境界性パーソナリティ障害〜いわゆる「ボーダー」〜
一言で言うと「不安定」
自己・対人関係・感情において不安定であり,対象との関係性をどうにかして維持するためにリストカット,過食,大量服薬,性的逸脱行為などを繰り返し,相手にしがみつこうとする.
◯ 症状
- 抑うつ
- イライラ
- 見捨てられ不安
- 慢性的な空虚感
- 対象に対する「理想化」と「こき下ろし」:2値化
- めまぐるしい感情の変化
- 一時的な精神病様状態
◯ 原因
- 人格の成長が不十分:幼児期からの歪んだ親子関係により人格成長が十分なされず,幼児心性のまま大人社会での生活を強いられている.
- 家族の機能不全:母親との激しい葛藤,父親の不関与.両親の不和.幼少期における両親との死別など
◯ 治療
精神療法
- 患者が治療者に抱く情愛=陽性転移に注意
- 陽性転移が満たされない場合は治療者に対する憎悪を抱く=陰性転移
- 治療の構造化:面接時間の設定・不要な時間外受診をさせない・入院の場合は病棟におけるルールを守らせる,など.これらの構造化設定を患者は壊そうとしてくることがあるが,治療者は容易にそれに応じないことが肝要.

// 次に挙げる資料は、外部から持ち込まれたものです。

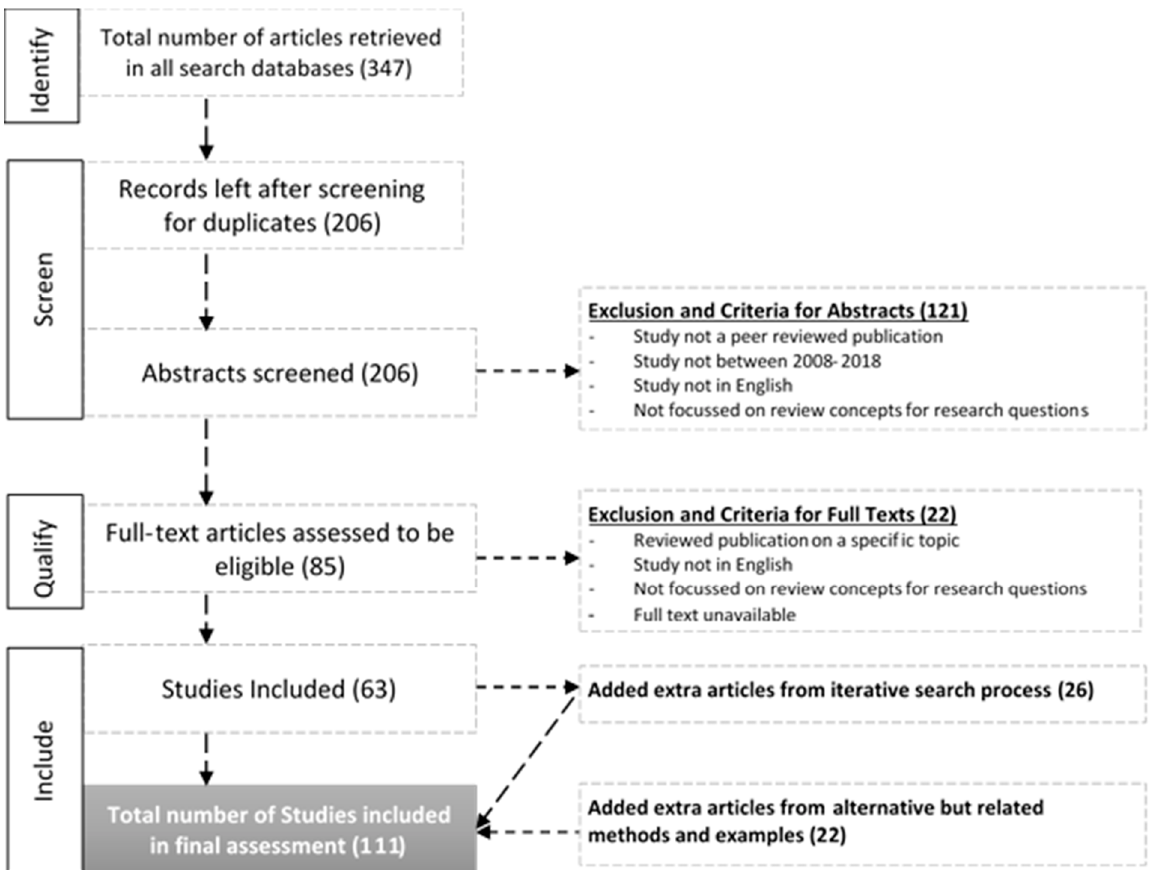
Figure 1. The research approach to include and exclude relevant articles.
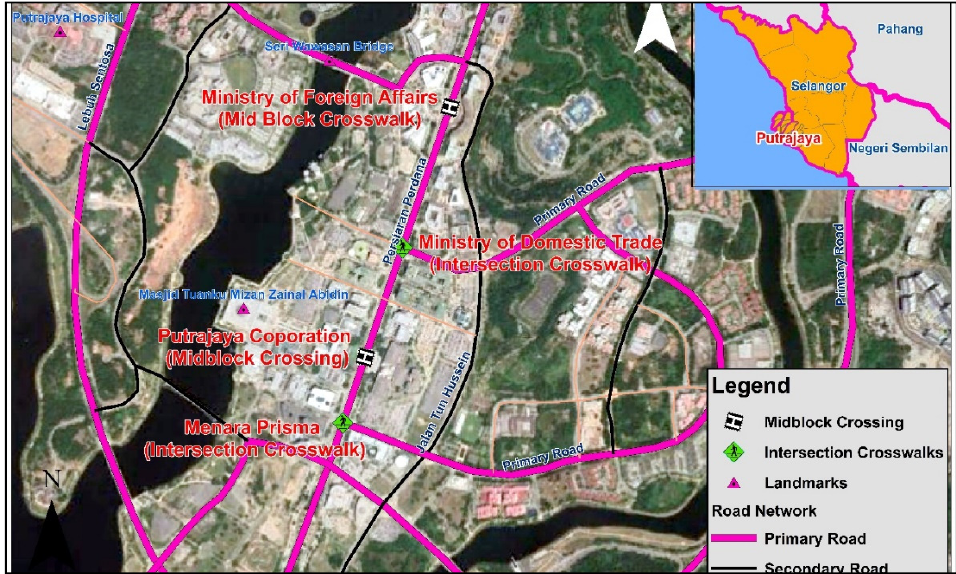
Figure 1. The study area map (Source: Google Earth).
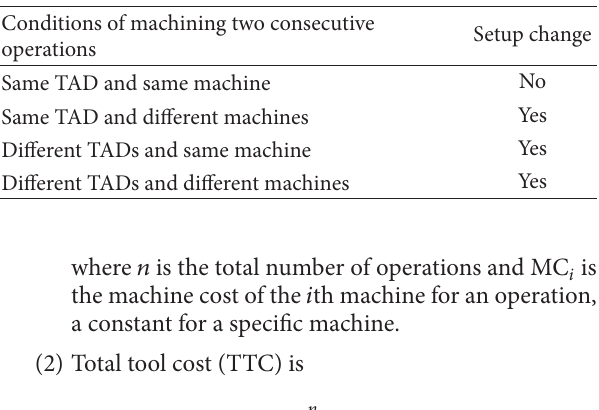
Table 4: Definition of a setup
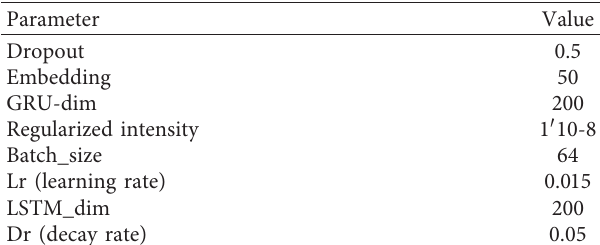
Table 3: Parameter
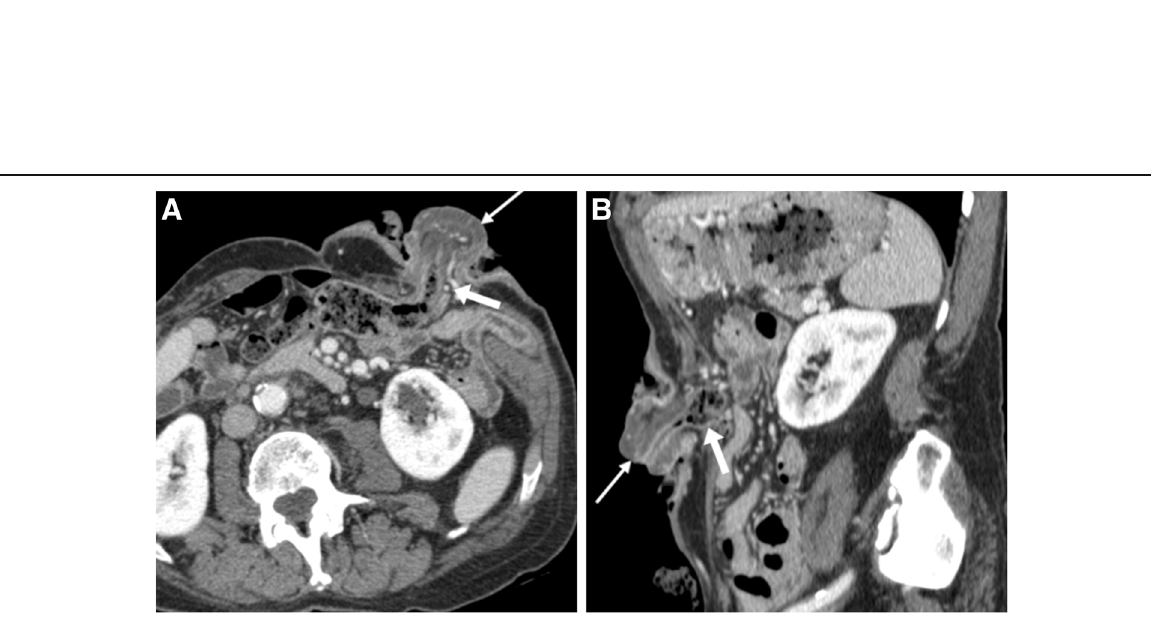
Fig. 11 Clinically confirmed protrusion of an ileostomy with markedly oedematous stomal tract (arrows) and bulging of external orifice (thin arrows), which was managed conservatively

- 自己破壊衝動に対する対応:自己破壊衝動が繰り返される場合は治療の対象にならないことを患者に伝え,場合によっては治療を中止するの選択肢の1つ.
- ボーダーラインシフト:患者に何かしてあげてはならない.医師の指示以外のことをしない.患者の話を真に受けない.患者が起こしたことは患者自身に引き受けさせる.大丈夫と言ってあげる.情報の交換.患者の衝動的行動(自殺企図など)に対したじろがない.待つこと,我慢させること.
- 弁証法的行動療法:感情のコントロール・健康な対人関係の構築・苦悩に対する忍耐などが欠けていることを患者本人に理解させ,自身の感情・行動を観察させる.